When it comes to water availability in Tooele County, especially irrigation water for agricultural and residential use, what a difference a year or two can make.

Just a year ago, all of Tooele County was in the grips of a D2 or “severe drought,” according to the National Weather Service’s U.S. Drought Monitor, and had the unwanted title of being the worst drought-stricken county in the state. Along with that title were a series of drought disaster designations by the U.S. Department of Agriculture from 2013 thru 2015.

The dry-as-a-bone moniker continued well into last year, even though Tooele City’s precipitation water-year level by the end of April 2016 was 12.53 inches — slightly ahead of a normal 12.19 inches.

Contributing to the persistent drought status were parched soil profiles caused by successive years of hyper dry conditions, the worst of which was the winter of 2014-15. By the end of April 2015, local mountains had no reportable snowpack at snow/water measuring stations, Tooele City’s total precipitation was over six inches behind normal, and the county’s dryness level was at D3 (extreme drought) by the U.S. Drought Monitor.

Understandably, water restrictions were immediately enforced when Settlement Canyon Irrigation Company turned water into its delivery system in May 2015 — nearly one month later than usual. Tooele City also continued its annual summer water restriction schedule to preserve available city water supplies and keep residents consistent with year-to-year conservation practices.

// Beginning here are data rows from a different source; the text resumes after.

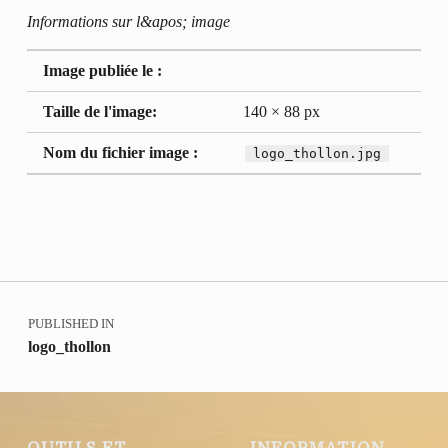
Informations sur l&apos; image
Image publiée le :
Taille de l'image:
140 × 88 px
Nom du fichier image :
logo_thollon.jpg
Retour à la navigation principale
Navigation de l’article
PUBLISHED IN
logo_thollon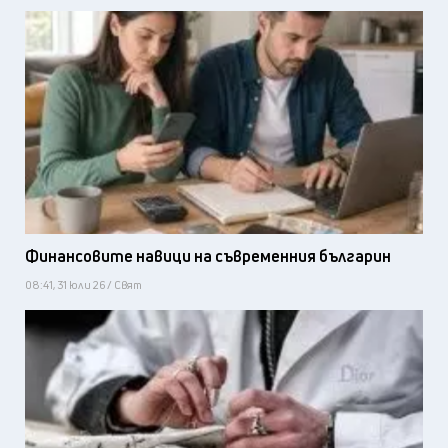
Финансовите навици на съвременния българин
08:41, 31 юли 26 / Свят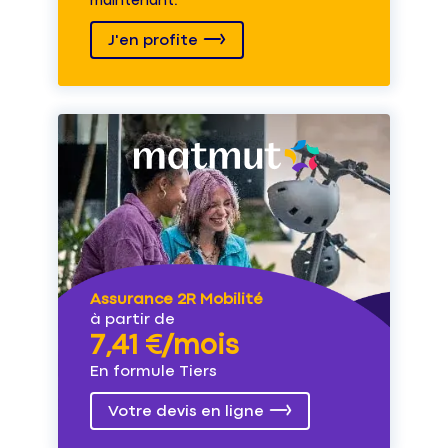
maintenant.
J'en profite
Assurance 2R Mobilité
à partir de
7,41 €/mois
En formule Tiers
Votre devis en ligne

But here we are two years later, and things have markedly changed. Although the first month of the 2016-17 water year, which began Oct. 1, ended in the red, a series of storms in November began to pile deep snowpack onto local mountains and drench Tooele City with above normal precipitation.

The good weather energy continued December through this spring. Things were so wet, by the second week of March the U.S. Drought Monitor dropped Tooele County from its drought radar. And at the end of April, Tooele City’s precipitation level for the water year stood at 30 percent above normal at 16.39 inches. With one week to go before Memorial Day, snowpack remains in local mountains and the county’s three reservoirs are to the brim simultaneously for the first time in years.

Tooele County’s distinction as being the worst drought-hit area in the state, with consecutive federal disaster declarations for agriculture, is apparently over. With the welcome abundance of moisture, it appears everyone can indulge in unrestricted irrigation water use this summer.

But how long will it last?

With that question in mind, everyone is urged to remember that Tooele County is mostly a desert area in which limited rain and snowfall are often the norm, not the exception. Extended periods of dryness or drought — not excess moisture — are likely to occur again.

Which is why local efforts to educate and encourage frugal water use shouldn’t be shelved, or even worse, forgotten just because everything now is green and lush, and there’s still snowpack in the mountains. Local officials and residents are reminded that, when it comes to water availability in Tooele County, there are times of brief abundance often dominated by prolonged scarcity. Careful stewardship of local water resources should always be a priority concern.